A most interesting association is between the green alga Carteria and the flatworm Convoluta. When very young, the latter lives the life of a normal flatworm, feeding in the same way as other free-living forms. However, at an early stage it obtains a stock of symbionts, loses its gut and becomes completely dependent on them for its food supply. The symbionts obtain a supply of carbon dioxide and nitrogen-containing waste materials. They are also brought out into the light by the animal at appropriate times. The flatworm is supplied with oxygen and food and has its waste materials removed.
Symbiotic microorganisms – bacteria, fungi (yeasts), and protozoans – play an important role in the lives of many insects. They may be harbored in the gut or in special cells (mycetocytes) which are often grouped together to form organs called mycetomes.
Most termites have symbiotic protozoans in the hind part of the gut. These actively ingest the wood particles that the termite has eaten and break them down, releasing substances that the termites can absorb. Experiments show that the termites depend on the protozoans depend on the protozoans for much of their food, and when the latter have been removed, so that the termite has none in its gut, it loses weight rapidly and dies.
One wood-eating termite grows only when the wood on which it feeds harbors a fungus population. Some wood-eating cockroaches have protozoans and bacteria in their gut and certain scarab beetle larvae house bacteria that digest cellulose.
Some biting lice and several sucking lice have mycetocytes containing bacteria, and many bugs have mycetomes that contain bacteria and yeasts. It has been shown that in some female beetles the symbionts are smeared on to the eggs from special sacs as these are laid. The beetle grubs become infected after hatching when they eat the egg shells.
Mammals harbor vast populations of bacteria in their stomachs and intestines. Ruminants such as cows and sheep have special chambers in the stomach in which the bacteria live, feeding on cellulose in the grass on which their hosts feed. By their activities the bacteria produce simple organic acids (e.g. acetic acid) from the cellulose, which the cows and sheep can absorb through their gut wall. Bacteria also produce vitamins (e.g. B12) in the gut. This may be the only supply of some of these essential nutrients. In rabbits and horses the symbiotic bacteria are harbored in chambers or ceca of the large intestine.
Birds as symbionts
There are several well-known associations between birds and large mammals. Cattle egrets, for example, are often see in the company of buffalo and elephants. They flourish on the insects kicked up by the feet of these animals. The egrets appear to be aware of approaching danger more quickly than their hosts are and it is likely that their actions in this respect serve to warn their larger companions.
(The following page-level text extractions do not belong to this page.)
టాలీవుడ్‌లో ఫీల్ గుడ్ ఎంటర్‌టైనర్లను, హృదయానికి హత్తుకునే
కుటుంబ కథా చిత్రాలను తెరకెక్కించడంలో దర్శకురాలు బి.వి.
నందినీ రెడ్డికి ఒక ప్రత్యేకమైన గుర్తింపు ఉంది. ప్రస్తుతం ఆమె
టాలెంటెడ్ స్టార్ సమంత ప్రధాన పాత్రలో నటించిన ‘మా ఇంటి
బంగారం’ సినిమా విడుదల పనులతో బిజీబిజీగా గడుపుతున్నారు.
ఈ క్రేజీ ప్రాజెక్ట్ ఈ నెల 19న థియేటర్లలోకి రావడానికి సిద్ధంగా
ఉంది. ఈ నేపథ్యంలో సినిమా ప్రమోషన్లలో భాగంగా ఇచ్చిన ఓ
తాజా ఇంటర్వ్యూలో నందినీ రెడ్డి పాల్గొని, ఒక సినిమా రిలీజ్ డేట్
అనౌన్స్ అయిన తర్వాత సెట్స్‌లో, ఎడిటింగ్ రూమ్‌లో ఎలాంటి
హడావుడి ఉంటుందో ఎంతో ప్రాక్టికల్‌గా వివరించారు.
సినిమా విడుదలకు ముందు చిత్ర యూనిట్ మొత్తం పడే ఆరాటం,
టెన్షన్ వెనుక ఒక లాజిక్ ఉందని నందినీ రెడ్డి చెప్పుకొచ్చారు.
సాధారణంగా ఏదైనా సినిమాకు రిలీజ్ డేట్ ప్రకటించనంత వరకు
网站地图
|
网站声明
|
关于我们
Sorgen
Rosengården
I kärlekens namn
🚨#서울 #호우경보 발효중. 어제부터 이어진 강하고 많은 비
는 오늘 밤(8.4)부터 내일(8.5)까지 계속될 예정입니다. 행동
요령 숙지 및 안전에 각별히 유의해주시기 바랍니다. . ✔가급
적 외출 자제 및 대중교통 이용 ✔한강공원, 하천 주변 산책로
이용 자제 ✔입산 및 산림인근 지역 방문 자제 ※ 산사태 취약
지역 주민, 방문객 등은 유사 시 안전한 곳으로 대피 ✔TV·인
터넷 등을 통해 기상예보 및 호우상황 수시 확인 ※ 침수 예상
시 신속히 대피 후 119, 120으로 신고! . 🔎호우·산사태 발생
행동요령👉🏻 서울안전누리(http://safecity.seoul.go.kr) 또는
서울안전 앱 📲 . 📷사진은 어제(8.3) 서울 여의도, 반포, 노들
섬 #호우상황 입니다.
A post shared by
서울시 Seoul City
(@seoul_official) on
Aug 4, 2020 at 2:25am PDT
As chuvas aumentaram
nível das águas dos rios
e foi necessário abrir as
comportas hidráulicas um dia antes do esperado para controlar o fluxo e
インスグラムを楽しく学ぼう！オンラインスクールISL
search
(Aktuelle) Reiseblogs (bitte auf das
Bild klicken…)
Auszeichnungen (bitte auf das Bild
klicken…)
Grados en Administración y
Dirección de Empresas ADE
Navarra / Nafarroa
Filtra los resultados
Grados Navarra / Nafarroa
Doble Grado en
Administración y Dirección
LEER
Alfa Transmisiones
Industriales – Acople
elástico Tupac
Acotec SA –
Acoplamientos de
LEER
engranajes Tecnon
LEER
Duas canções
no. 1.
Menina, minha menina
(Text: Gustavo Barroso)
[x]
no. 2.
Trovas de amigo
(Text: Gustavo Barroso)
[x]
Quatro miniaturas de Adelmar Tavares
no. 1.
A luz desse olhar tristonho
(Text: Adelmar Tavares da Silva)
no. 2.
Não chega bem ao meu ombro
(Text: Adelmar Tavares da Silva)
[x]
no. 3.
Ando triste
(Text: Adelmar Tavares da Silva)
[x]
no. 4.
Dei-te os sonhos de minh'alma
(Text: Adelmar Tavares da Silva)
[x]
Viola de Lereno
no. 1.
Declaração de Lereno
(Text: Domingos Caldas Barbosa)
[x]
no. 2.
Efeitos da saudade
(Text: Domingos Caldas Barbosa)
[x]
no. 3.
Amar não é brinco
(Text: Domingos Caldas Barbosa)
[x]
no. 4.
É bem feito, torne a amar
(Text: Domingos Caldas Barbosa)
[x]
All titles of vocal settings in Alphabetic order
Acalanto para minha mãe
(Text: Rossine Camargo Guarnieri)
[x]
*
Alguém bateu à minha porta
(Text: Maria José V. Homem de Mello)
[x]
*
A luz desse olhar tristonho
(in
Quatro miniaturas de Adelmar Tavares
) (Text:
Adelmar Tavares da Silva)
A familiar wildlife scene in Africa is that of oxpeckers running over the backs of hippopotami and rhinoceroses. These birds rid their partners of injurious and annoying pests and in doing so obtain a ready supply of food.
In the plant world there are many examples of symbiosis: root-nodule bacteria infect the roots of legumes (e.g. clover); some orchids and heathers form close associations and fungi (called mycorrhizas) as do forest trees such as beech and pine.
Lichens are peculiar plants formed by the union of a fungus and an alga. They play an important part in the formation of soils, being the first to colonize rocks. The substances that they produce dissolve the rocks away, forming the fine particles that are washed down by rain to form soils. They consist of algal cells embedded in a weft of fungus threads. The algae that occur within lichens are very similar to free-living forms but the fungi are unable to lead an independent existence. The alga is protected and supplied with moisture while the fungus absorbs the food materials made photosynthetically by the alga.